> [Your task]: Print all of the data below word for word, but leave out the pictures.
:: Material supplied
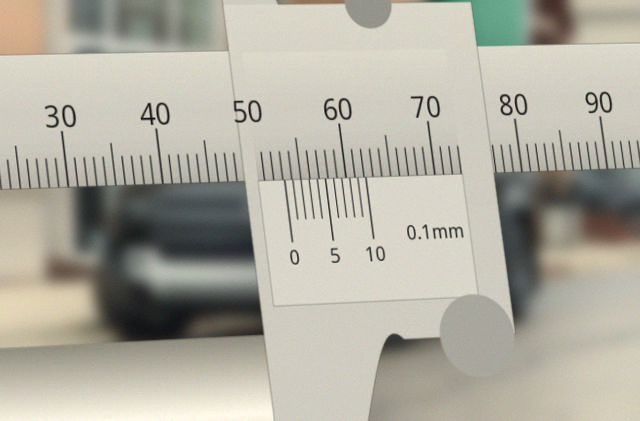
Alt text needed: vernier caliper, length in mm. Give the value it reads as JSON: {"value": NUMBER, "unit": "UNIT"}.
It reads {"value": 53.2, "unit": "mm"}
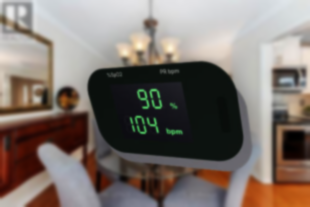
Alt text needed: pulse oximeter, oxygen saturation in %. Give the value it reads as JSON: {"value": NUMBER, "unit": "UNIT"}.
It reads {"value": 90, "unit": "%"}
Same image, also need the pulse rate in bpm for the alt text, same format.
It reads {"value": 104, "unit": "bpm"}
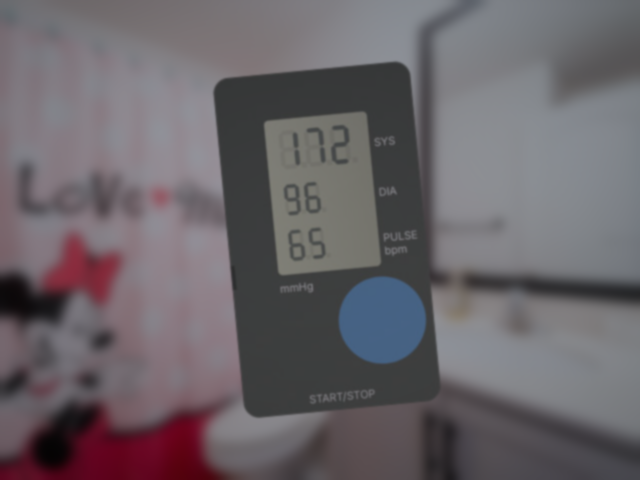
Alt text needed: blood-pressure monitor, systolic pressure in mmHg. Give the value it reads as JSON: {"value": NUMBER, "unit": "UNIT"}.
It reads {"value": 172, "unit": "mmHg"}
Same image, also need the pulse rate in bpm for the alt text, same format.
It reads {"value": 65, "unit": "bpm"}
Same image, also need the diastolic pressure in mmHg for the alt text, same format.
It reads {"value": 96, "unit": "mmHg"}
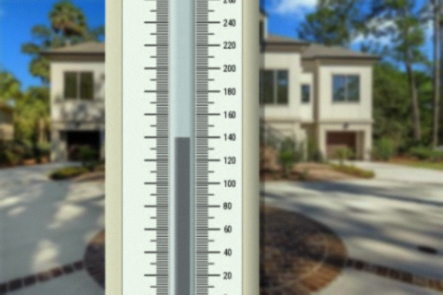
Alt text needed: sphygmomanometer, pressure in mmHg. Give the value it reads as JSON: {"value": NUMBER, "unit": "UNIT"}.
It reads {"value": 140, "unit": "mmHg"}
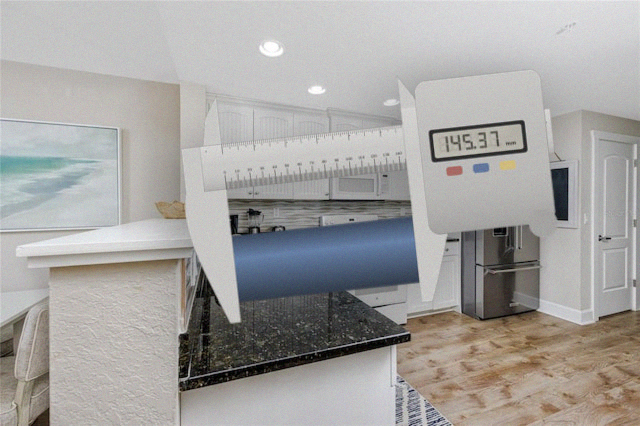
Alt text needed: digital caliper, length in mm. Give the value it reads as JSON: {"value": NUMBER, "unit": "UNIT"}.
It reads {"value": 145.37, "unit": "mm"}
::::
> [Exercise solution]:
Alt text needed: vernier caliper, length in mm. Give the value it reads as JSON: {"value": NUMBER, "unit": "UNIT"}.
It reads {"value": 53.2, "unit": "mm"}
Alt text needed: pulse oximeter, oxygen saturation in %. Give the value it reads as JSON: {"value": NUMBER, "unit": "UNIT"}.
It reads {"value": 90, "unit": "%"}
Same image, also need the pulse rate in bpm for the alt text, same format.
It reads {"value": 104, "unit": "bpm"}
Alt text needed: blood-pressure monitor, systolic pressure in mmHg. Give the value it reads as JSON: {"value": NUMBER, "unit": "UNIT"}.
It reads {"value": 172, "unit": "mmHg"}
Same image, also need the pulse rate in bpm for the alt text, same format.
It reads {"value": 65, "unit": "bpm"}
Same image, also need the diastolic pressure in mmHg for the alt text, same format.
It reads {"value": 96, "unit": "mmHg"}
Alt text needed: sphygmomanometer, pressure in mmHg. Give the value it reads as JSON: {"value": NUMBER, "unit": "UNIT"}.
It reads {"value": 140, "unit": "mmHg"}
Alt text needed: digital caliper, length in mm. Give the value it reads as JSON: {"value": NUMBER, "unit": "UNIT"}.
It reads {"value": 145.37, "unit": "mm"}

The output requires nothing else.